Whenever $\mathbf{CanYield}$ invokes itself recursively, it stores $\langle m, c _ 1, c _ 2, t \rangle$ on a stack, where $m$ is the index of the configuration being considered, so that these values may be restored upon return from the recursive invocation.
Each level of the recursion then uses $O(S(n))$ additional space (since each $c _ i$ has size $O(S(n))$. Furthermore, each level of the recursion divides the size of $t$ in half. Initially $t$ starts out equal to $2^{dS(n)}$, so the depth of the recursion is $O(\log 2^{dS(n)})$, or $O(S(n))$. Therefore the total space used in the call to $\mathbf{CanYield}$ is $O(S(n)^2)$.

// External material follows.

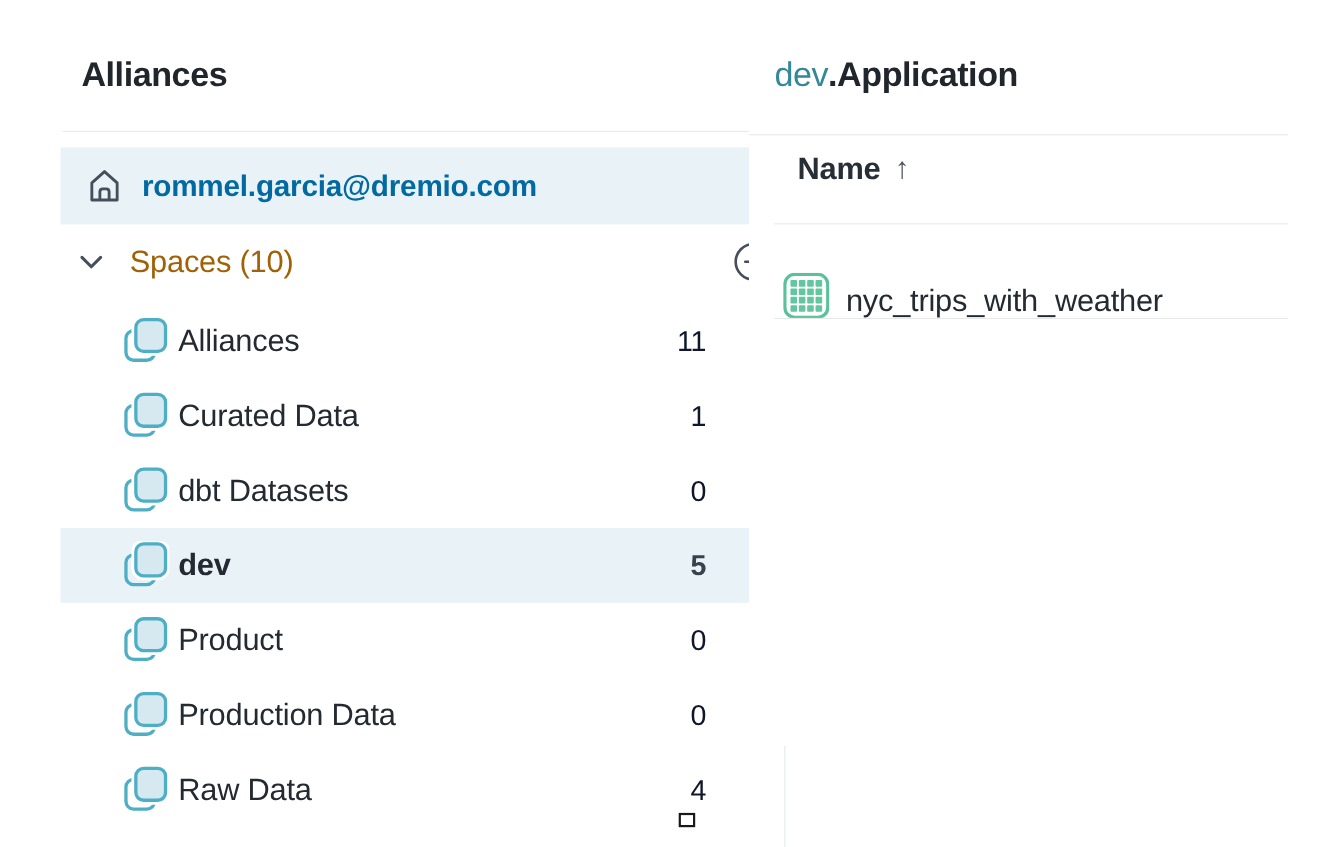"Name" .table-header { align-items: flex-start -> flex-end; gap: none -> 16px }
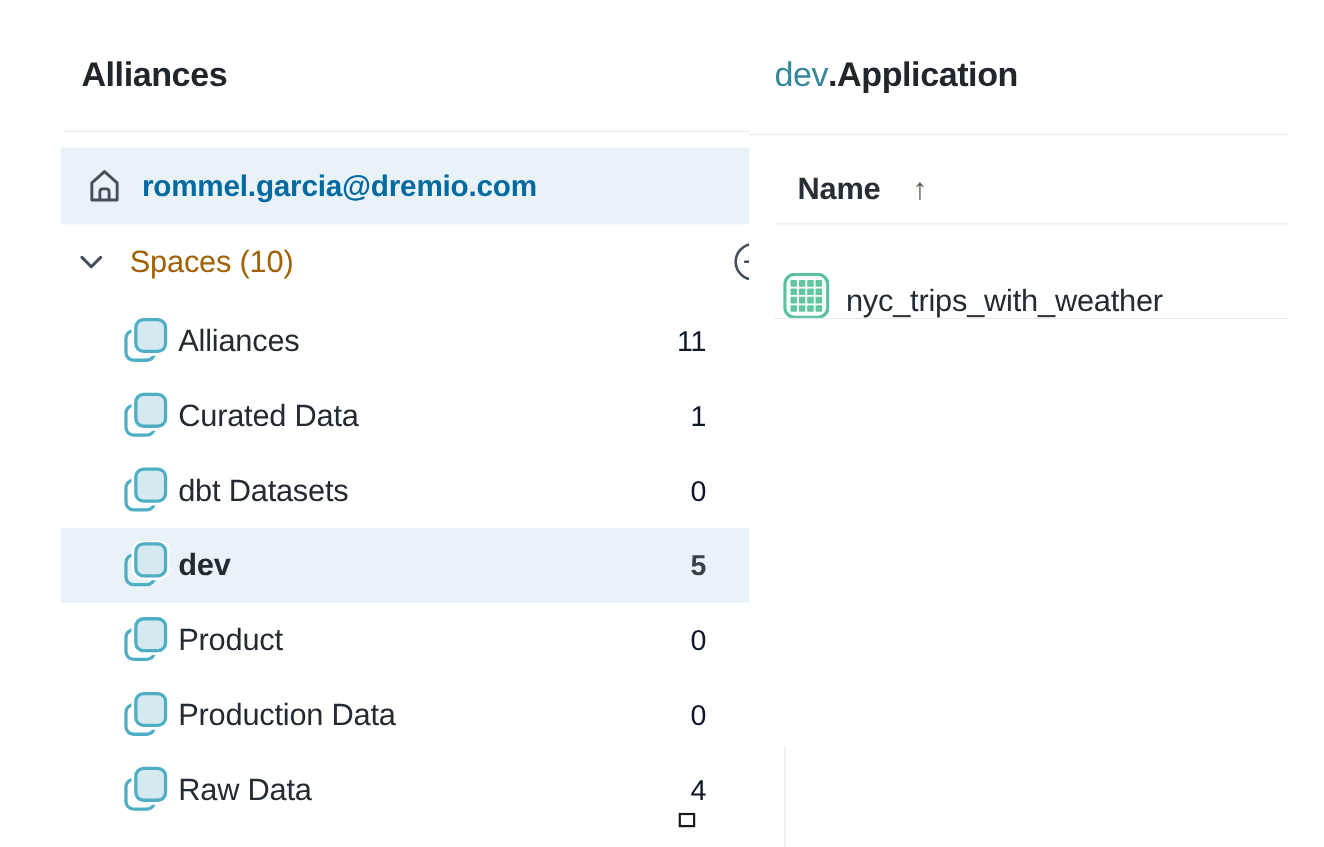"11" .space-count { color: #0f172a -> #a21caf }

The problem in the $S(n) \le n$ case is that each configuration contains a copy of the input $w$ and $ \vert w \vert = n$, so you cannot guarantee that the final space usage is only $O(S(n)^2)$. To fix this, suppose that the input tape of the TM $M$ is read-only and rather than storing configurations, storing “configurations of $M$ on $w$”, which do not include $w$ (any step requiring information about $w$ that would be in the configuration can just read it from the input tape). Then each configuration is $\log (n 2^{O(f(n))}) = \log n + O(f(n))$ space, so if $f(n) \ge \log n$, then this is just $O(f(n))$.